==== Fragmento del texto

Laura perdió los recuerdos de 1976. Todo
lo relacionado con las desapariciones de sus hijos se perdieron en
divagaciones de su lúcida mente en los últimos años de su “desmesurada”
vida, como ella misma la definió alguna vez.
Caprichos del destino, tragedia o
paradoja. Lo cierto es que aún no existe ninguna claridad médica en
torno a la pérdida de la memoria de una persona. Los últimos años, Laura
sonreía y disfrutaba todo de un encuentro con cualquier persona que
pudiera mantener breves diálogos con ella. Diálogos que no le exigieran
ser una militante de la historia de Latinoamérica, diálogos que
alternaban entre el clima, la comida, su infancia. Las ausencias en su
vida como madre de desaparecidos y asesinados y de su vida como
defensora de los derechos humanos, fueron rellenadas con su hijo, sus
tantos nietos y bisnietos (familia completada por unos 20 en total) y
por el placer de dialogar con alguien, tomando un helado en una esquina
de San Telmo, Buenos Aires.
No podemos forzarnos a olvidar lo que
nos duele, pero sí podemos recordarlo. Y cuando Laura lo recordaba -no
por voluntad propia- volvía a sentir ese inenarrable dolor que sólo
puede sentir una madre cuando pierde un hijo.
Su “desmemoria” no estaba tan mal, como ella misma nos lo dijo hace poco menos de dos años.
Pero para cuando Laura perdió su
memoria, el mundo había cambiado un poco: su cicatriz, junto con la de
tantas personas más, habían logrado enjuiciar y encarcelar a los altos
mandos de la junta militar de esa dictadura. Entre otros importantes y
pequeños logros de resistencia y justicia universal.

========
==== Conjunto de datos

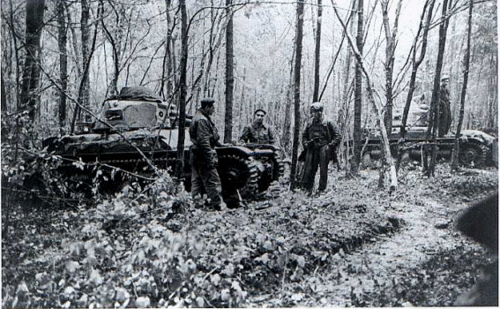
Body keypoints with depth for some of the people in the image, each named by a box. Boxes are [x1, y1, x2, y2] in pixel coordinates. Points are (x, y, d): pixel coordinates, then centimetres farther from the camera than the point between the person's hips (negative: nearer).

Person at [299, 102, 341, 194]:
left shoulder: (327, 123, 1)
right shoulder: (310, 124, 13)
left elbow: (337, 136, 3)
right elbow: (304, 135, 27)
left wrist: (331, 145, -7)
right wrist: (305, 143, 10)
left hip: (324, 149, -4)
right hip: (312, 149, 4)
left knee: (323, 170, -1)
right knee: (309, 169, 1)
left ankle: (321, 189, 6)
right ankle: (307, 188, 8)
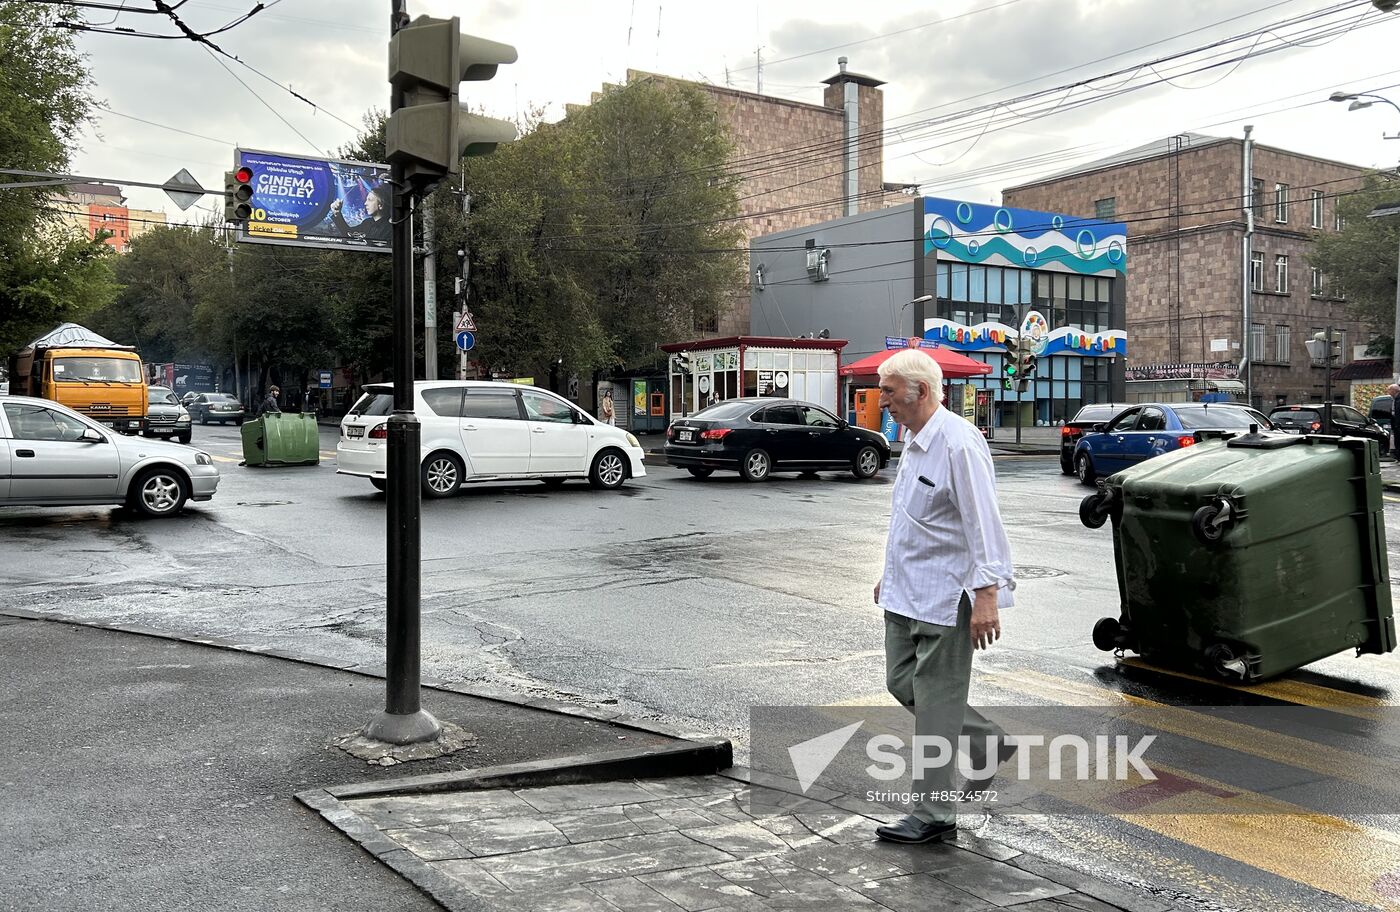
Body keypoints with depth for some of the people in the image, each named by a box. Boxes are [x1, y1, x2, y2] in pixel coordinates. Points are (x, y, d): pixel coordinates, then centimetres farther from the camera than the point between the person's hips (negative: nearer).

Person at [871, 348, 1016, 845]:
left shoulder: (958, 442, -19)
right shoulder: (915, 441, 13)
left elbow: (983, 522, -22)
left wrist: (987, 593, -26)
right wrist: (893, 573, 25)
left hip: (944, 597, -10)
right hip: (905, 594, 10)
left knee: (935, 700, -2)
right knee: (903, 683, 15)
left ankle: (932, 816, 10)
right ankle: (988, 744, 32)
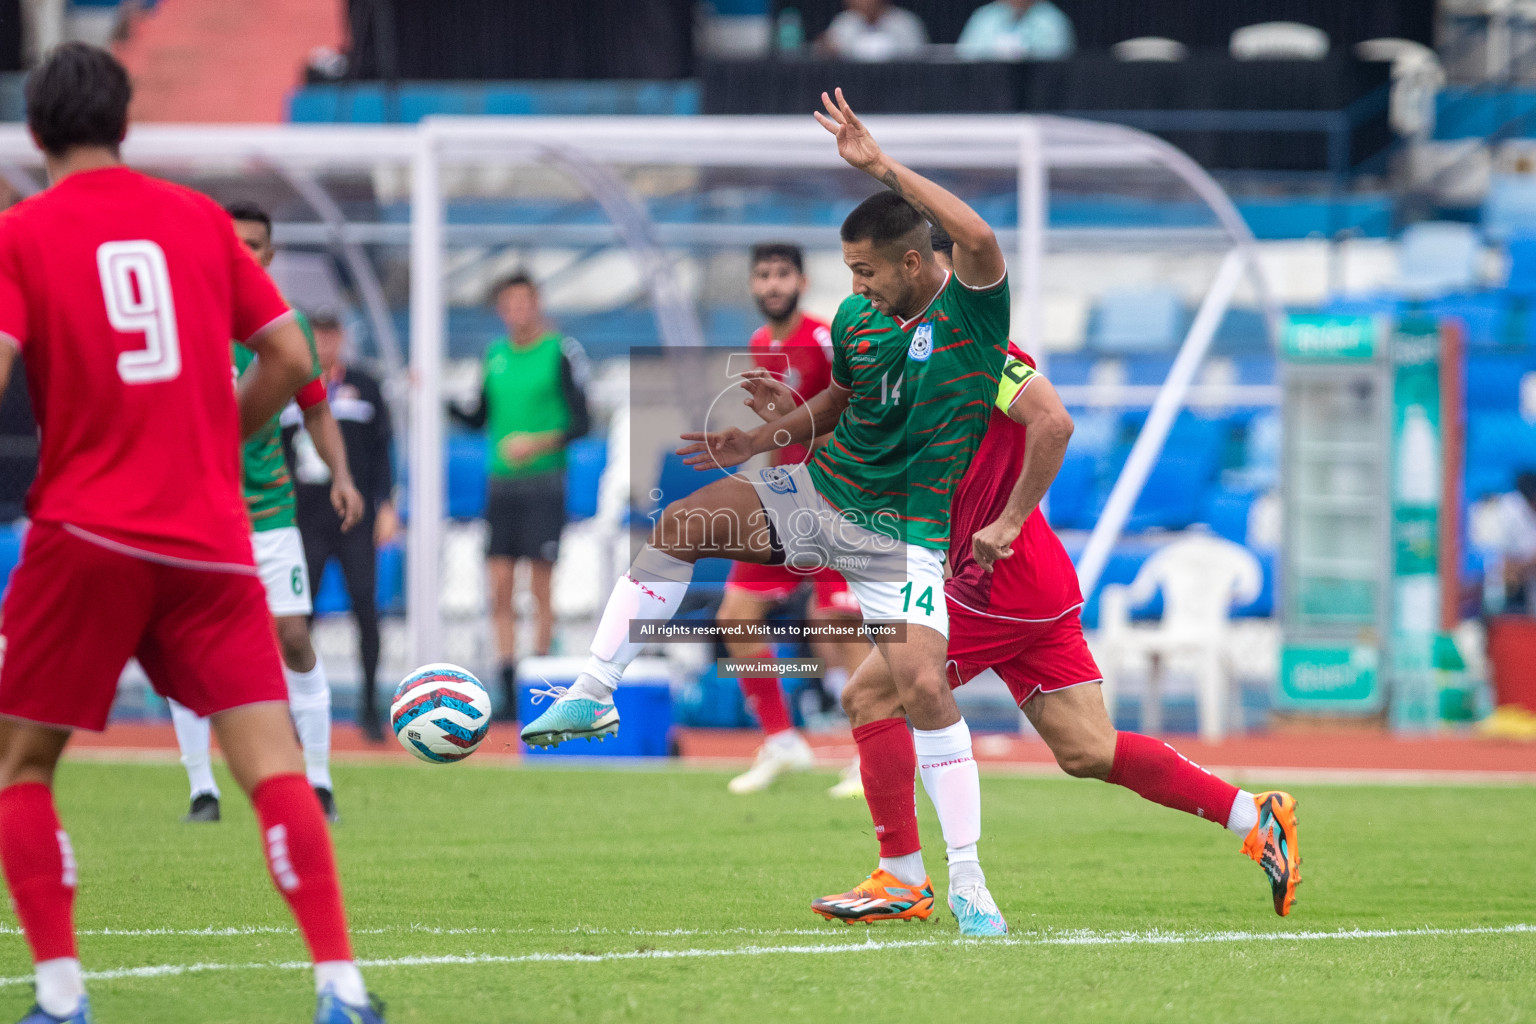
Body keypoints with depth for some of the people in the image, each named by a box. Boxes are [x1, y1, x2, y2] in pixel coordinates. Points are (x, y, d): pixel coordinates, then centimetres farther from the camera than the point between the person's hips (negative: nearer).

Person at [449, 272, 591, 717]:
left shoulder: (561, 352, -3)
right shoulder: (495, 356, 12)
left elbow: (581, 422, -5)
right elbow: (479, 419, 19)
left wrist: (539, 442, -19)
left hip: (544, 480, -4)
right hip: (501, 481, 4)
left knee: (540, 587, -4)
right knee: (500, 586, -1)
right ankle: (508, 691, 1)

========

* Consigna:
Según el fragmento, ¿dónde disfrutaba Laura de dialogar con alguien mientras tomaba un helado? Los datos son un material independiente del fragmento.

* Respuesta escrita:
En una esquina de San Telmo, Buenos Aires.